Three key areas the new Stewardship and Voting Guidelines cover are:
- Climate change: As pension schemes ramp-up their Task Force on Climate-Related Financial Disclosures (TCFD) reporting, we’re seeking references to the TCFD framework by companies. We are calling for better disclosure from companies of their impact on the environment, including Scope 1 and 2 emissions and, where relevant, Scope 3.
- Executive remuneration: We will be calling for caution to be shown on executive pay proposals, especially where companies have benefitted from Government support during the pandemic, and in light of the increasing cost of living.
- Diversity: We’re seeing significant progress on diversity on boards and welcome the direction of travel. Diversity of thought is a key tool in effective governance. The PLSA will call for a continued focus on ensuring diversity, and FTSE 100 companies that are failing to meet the Parker Review target of ‘no white boards’ by 2021, should expect to see this challenged by investors.

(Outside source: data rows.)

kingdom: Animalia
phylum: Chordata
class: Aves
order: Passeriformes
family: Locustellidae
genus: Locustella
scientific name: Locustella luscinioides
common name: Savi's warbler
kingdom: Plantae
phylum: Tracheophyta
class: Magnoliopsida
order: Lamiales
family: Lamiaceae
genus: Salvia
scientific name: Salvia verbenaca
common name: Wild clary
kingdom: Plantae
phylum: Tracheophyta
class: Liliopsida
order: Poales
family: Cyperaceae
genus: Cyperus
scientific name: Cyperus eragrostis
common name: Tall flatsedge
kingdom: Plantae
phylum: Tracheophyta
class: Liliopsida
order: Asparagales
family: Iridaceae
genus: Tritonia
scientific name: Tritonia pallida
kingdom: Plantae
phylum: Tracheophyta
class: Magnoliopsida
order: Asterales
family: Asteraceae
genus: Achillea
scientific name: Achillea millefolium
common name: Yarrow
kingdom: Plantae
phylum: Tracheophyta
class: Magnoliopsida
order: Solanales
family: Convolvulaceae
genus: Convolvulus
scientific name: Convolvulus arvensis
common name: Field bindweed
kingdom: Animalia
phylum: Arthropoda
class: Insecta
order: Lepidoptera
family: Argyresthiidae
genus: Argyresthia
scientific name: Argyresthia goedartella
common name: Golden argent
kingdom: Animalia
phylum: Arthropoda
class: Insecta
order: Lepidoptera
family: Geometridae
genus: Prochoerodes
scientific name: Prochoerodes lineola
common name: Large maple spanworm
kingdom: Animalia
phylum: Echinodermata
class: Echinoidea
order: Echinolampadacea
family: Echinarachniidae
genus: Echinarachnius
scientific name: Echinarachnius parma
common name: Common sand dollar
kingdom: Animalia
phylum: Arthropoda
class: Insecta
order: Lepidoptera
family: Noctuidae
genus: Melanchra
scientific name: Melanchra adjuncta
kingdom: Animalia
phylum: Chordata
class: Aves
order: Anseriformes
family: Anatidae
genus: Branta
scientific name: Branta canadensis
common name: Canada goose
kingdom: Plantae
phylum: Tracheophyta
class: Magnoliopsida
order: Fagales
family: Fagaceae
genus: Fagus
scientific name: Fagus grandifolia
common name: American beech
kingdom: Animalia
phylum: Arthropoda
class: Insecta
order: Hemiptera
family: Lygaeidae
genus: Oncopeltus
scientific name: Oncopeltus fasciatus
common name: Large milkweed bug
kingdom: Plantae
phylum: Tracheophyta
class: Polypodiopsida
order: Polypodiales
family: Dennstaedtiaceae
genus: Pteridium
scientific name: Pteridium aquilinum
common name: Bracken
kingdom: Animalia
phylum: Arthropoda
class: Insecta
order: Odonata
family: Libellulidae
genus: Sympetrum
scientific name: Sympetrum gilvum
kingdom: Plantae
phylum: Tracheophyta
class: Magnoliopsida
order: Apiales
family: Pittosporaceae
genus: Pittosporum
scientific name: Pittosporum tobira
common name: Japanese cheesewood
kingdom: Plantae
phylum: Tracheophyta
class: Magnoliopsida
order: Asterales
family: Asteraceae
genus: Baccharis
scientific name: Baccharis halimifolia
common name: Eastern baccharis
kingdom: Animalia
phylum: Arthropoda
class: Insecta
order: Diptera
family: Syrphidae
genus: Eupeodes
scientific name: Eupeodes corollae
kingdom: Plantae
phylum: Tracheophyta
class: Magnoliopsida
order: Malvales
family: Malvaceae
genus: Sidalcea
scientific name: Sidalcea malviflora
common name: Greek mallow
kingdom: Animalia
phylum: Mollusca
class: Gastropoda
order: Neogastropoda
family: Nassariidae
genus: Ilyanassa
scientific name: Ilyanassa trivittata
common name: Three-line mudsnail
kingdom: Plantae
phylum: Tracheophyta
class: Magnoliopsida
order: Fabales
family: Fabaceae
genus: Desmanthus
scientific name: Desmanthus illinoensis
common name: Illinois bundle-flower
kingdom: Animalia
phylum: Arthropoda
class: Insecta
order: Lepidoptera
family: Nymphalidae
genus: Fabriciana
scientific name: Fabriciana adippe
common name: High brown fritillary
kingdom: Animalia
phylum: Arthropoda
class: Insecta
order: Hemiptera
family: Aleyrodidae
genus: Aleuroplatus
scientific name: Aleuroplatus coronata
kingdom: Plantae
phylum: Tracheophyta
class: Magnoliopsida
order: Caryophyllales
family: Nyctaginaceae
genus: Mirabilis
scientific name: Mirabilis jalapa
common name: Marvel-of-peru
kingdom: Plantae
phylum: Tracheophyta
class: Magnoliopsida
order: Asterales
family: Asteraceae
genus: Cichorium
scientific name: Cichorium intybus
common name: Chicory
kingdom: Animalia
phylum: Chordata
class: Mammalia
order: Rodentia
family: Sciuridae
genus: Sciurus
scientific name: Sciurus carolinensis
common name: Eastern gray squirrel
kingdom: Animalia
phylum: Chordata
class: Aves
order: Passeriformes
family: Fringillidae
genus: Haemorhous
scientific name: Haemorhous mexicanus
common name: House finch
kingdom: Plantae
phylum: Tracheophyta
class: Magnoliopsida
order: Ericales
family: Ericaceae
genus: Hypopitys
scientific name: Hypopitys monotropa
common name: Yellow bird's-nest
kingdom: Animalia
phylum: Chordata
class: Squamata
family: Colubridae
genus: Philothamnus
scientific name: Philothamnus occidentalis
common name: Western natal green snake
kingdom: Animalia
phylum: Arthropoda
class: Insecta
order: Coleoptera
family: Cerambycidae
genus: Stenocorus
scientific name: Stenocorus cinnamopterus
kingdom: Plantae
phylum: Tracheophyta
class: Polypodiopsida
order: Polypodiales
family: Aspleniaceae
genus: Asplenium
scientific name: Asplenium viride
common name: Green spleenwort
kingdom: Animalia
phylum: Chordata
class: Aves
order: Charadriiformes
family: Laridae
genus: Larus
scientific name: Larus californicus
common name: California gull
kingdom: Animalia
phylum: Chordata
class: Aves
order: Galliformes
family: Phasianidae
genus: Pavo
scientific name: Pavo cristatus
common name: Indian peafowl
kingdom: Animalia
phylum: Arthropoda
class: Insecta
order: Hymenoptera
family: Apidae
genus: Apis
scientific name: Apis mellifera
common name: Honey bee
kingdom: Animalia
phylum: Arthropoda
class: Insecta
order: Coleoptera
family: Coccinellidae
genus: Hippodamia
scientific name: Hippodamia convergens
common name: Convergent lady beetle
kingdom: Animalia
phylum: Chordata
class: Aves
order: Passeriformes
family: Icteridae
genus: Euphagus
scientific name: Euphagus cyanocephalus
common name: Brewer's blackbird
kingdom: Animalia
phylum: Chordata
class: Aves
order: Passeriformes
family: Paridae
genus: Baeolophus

Nigel Peaple, Director of Policy & Advocacy, PLSA, said: “Investors recognise how incredibly tough the past two years have been for companies to navigate. While being empathetic to these issues, AGM season is an opportunity for pension scheme trustees and their asset managers to engage with company directors, to revisit environmental, social and governance policies and seize the chance to build back better than before. As part of this we have strengthened the language on expectations on TCFD disclosures, to which all companies should be held accountable.
“And while Climate Change matters remain vital to address, it’s also important to not forget the other aspects of ESG investing. This is not only the right thing to do but also that numerous studies have shown that companies that uphold the highest ESG standards tend to financially outperform as well, adding value to the millions of pension savers they count among their shareholders.”